◆ **TASK OBJECTIVE**
Reproduce verbatim the lines beginning with the line that contains "genus: Linaria" and continuing through the line that contains "scientific name: Elasmucha grisea", both included.

Collection entries
■ ■ ■ ■ ■ ■ ■

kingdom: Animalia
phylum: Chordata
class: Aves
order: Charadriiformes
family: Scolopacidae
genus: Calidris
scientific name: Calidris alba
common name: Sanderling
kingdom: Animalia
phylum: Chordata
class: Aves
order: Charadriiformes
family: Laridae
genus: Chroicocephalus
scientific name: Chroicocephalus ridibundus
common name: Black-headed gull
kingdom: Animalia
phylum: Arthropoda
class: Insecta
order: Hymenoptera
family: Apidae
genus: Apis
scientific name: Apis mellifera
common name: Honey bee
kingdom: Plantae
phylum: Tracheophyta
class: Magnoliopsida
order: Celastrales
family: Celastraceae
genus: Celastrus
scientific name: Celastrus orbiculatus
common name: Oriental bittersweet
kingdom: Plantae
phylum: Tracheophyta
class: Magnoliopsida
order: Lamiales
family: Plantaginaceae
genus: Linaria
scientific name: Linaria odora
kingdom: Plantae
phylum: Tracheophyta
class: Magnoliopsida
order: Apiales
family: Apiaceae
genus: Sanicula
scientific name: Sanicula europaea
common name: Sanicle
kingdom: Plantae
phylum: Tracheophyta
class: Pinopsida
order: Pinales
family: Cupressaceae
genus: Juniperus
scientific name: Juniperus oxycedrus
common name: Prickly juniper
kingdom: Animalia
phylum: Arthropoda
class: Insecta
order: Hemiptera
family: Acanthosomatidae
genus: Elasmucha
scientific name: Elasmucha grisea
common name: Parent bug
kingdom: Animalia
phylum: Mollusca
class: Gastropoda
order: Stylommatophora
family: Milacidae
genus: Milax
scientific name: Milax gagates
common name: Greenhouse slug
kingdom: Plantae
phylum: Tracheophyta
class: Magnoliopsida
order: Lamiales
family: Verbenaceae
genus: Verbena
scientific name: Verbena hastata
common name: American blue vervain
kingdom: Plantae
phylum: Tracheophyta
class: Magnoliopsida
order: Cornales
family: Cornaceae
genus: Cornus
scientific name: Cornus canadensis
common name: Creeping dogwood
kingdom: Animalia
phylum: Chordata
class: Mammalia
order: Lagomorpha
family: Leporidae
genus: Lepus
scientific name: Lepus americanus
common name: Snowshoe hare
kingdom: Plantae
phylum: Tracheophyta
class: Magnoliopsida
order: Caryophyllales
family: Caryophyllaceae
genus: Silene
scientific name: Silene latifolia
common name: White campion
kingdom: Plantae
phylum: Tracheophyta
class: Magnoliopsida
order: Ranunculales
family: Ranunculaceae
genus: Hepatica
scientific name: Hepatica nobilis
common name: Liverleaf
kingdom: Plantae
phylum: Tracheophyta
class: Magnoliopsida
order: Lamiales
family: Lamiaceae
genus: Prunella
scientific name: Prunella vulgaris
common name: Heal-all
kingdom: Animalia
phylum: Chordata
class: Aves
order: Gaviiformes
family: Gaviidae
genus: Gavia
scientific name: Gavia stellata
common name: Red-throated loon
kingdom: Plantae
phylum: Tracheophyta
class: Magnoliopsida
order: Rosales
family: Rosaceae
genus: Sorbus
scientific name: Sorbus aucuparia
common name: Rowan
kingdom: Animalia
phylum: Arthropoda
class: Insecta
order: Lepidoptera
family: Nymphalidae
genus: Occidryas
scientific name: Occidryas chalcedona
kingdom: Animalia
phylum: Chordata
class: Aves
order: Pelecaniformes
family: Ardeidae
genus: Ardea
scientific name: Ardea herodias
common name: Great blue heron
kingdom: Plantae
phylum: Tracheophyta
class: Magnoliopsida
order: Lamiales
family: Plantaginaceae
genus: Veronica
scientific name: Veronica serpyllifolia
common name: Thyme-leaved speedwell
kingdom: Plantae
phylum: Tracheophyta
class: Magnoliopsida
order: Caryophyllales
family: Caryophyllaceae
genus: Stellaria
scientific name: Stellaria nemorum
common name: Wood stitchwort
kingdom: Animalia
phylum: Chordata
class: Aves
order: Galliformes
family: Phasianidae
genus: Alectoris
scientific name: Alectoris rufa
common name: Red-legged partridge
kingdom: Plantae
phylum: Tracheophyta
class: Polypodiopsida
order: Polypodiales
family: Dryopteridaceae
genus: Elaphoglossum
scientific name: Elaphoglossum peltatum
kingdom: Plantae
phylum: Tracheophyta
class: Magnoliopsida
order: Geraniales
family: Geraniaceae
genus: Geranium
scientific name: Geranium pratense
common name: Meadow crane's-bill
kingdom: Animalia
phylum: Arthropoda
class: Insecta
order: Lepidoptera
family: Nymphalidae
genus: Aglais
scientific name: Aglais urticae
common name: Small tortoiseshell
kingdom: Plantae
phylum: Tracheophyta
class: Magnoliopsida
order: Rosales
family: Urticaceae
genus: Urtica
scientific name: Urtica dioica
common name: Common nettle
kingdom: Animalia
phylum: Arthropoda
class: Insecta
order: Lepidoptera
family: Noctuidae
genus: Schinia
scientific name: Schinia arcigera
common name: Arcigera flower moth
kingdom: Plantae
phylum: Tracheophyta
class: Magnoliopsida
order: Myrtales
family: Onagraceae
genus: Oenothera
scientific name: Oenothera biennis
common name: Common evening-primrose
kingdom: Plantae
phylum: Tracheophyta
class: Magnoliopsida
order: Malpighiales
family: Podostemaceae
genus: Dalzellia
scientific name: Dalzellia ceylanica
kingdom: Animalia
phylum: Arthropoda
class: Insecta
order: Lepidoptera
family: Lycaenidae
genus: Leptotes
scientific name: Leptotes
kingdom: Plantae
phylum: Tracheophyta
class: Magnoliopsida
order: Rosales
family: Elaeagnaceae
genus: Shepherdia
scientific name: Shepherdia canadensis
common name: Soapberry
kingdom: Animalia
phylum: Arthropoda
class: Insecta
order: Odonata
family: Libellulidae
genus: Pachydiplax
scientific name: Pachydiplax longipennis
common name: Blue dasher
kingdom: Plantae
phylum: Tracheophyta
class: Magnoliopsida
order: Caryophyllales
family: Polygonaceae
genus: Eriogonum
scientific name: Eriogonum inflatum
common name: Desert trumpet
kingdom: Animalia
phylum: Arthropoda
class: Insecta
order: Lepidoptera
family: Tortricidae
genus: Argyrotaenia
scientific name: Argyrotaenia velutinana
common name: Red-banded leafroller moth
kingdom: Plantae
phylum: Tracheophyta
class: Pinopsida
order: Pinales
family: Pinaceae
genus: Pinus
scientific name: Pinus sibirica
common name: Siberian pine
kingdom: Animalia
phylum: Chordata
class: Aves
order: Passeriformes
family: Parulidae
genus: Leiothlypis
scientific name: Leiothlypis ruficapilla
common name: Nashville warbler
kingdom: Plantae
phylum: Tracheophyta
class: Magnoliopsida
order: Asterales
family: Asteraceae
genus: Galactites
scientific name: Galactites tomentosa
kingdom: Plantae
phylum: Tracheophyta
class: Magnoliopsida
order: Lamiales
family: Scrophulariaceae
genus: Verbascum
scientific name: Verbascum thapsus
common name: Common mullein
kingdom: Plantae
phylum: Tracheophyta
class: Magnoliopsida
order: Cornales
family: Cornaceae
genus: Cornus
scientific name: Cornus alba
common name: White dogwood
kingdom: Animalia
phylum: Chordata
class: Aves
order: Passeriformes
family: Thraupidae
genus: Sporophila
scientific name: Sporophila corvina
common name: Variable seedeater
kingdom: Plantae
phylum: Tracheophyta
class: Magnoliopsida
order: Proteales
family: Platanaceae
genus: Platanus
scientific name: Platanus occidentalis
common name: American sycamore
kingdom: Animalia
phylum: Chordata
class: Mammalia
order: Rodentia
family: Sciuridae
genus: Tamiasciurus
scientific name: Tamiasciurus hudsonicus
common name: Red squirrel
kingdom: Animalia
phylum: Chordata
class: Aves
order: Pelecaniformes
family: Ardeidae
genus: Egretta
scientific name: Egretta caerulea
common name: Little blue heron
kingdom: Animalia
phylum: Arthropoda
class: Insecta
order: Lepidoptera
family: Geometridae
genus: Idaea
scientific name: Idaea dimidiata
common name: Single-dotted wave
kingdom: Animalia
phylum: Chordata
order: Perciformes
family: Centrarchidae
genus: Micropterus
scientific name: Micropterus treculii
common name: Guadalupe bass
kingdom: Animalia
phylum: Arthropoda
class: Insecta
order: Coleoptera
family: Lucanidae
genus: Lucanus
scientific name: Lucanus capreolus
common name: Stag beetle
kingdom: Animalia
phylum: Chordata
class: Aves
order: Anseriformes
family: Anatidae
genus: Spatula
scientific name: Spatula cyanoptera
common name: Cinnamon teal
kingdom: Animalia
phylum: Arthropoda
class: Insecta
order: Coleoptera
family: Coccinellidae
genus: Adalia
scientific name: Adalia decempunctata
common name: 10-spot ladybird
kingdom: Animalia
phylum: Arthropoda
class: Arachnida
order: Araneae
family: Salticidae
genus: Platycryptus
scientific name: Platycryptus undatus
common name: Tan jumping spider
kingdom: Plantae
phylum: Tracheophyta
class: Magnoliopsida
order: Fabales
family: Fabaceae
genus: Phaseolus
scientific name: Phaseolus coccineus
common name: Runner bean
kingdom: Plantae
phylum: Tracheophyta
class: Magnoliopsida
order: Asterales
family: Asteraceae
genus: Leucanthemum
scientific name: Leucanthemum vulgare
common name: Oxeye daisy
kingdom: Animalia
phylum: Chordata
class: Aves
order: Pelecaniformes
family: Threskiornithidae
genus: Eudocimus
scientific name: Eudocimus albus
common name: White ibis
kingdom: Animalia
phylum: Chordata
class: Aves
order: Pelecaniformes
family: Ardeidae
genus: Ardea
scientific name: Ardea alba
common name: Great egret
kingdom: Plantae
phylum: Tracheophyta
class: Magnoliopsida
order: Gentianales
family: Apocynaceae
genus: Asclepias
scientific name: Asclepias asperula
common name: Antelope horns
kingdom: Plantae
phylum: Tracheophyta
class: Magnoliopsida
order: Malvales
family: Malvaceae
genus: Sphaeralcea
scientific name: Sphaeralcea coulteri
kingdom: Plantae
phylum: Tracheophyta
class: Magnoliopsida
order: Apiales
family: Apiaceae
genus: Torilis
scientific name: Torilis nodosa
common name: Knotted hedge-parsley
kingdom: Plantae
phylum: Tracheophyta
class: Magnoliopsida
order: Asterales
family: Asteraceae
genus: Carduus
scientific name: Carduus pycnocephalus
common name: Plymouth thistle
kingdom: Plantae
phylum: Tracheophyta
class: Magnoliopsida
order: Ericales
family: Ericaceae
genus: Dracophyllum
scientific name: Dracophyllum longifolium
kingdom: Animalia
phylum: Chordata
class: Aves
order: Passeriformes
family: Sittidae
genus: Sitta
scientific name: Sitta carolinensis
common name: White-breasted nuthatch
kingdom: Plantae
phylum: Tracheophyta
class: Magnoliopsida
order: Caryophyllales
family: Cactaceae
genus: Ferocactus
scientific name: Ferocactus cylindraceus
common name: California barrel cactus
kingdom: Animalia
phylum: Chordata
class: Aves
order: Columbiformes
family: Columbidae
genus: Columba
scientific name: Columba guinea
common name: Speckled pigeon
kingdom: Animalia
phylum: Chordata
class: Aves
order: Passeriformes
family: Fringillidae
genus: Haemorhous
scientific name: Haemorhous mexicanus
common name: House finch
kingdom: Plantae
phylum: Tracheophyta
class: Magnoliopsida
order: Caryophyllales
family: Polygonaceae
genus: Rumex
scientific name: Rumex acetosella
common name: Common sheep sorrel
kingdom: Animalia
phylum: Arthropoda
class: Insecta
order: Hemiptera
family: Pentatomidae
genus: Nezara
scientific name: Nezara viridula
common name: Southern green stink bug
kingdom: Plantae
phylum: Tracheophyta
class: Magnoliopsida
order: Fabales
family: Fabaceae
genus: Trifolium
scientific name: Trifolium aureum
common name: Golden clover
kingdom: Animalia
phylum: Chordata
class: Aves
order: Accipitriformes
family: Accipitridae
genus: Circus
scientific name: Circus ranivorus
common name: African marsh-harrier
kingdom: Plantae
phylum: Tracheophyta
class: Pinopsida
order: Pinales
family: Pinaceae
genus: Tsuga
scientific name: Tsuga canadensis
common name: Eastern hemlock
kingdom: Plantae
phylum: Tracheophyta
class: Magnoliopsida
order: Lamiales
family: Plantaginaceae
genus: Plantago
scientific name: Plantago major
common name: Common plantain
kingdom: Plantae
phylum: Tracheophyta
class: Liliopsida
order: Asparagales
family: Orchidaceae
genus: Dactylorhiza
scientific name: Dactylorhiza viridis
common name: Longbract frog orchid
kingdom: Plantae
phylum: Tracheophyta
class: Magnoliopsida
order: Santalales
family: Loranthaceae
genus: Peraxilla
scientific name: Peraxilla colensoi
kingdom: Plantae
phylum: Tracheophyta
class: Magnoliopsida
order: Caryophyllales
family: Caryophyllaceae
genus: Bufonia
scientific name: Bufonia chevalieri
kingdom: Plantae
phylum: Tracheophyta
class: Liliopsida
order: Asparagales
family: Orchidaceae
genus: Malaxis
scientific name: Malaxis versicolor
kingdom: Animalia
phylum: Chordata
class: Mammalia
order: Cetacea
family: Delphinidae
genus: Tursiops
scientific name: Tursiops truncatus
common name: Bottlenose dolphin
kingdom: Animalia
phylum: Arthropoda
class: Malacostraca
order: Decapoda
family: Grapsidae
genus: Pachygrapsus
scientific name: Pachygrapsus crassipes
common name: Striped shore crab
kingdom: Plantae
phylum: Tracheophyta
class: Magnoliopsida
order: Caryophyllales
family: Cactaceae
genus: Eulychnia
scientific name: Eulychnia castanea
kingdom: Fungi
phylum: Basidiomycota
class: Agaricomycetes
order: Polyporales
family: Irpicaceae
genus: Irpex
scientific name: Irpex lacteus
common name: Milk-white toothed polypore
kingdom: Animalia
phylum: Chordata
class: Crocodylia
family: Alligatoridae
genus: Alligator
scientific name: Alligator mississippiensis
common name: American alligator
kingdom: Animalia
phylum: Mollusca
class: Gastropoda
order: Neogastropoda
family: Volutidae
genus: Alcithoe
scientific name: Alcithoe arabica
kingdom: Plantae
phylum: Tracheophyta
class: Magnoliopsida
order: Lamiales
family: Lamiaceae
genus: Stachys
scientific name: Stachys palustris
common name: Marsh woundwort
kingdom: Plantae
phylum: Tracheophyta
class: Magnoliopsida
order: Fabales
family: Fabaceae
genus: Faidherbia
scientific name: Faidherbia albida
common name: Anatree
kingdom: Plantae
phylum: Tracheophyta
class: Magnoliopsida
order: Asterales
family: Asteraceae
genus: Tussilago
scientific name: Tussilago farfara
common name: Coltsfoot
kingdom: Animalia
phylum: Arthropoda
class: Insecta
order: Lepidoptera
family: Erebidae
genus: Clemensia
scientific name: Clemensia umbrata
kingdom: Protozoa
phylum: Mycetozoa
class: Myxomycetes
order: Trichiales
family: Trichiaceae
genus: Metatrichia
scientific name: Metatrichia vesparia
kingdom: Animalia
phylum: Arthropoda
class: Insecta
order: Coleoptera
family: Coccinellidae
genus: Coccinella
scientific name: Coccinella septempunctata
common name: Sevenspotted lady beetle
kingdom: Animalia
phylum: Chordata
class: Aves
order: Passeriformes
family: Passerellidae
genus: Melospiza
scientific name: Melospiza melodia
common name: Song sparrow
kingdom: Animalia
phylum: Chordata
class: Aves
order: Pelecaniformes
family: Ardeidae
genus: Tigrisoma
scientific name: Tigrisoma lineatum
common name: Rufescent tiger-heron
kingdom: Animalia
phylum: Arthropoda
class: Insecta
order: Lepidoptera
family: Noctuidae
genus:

■ ■ ■ ■ ■ ■ ■

◆ **TASK RESULT**
genus: Linaria
scientific name: Linaria odora
kingdom: Plantae
phylum: Tracheophyta
class: Magnoliopsida
order: Apiales
family: Apiaceae
genus: Sanicula
scientific name: Sanicula europaea
common name: Sanicle
kingdom: Plantae
phylum: Tracheophyta
class: Pinopsida
order: Pinales
family: Cupressaceae
genus: Juniperus
scientific name: Juniperus oxycedrus
common name: Prickly juniper
kingdom: Animalia
phylum: Arthropoda
class: Insecta
order: Hemiptera
family: Acanthosomatidae
genus: Elasmucha
scientific name: Elasmucha grisea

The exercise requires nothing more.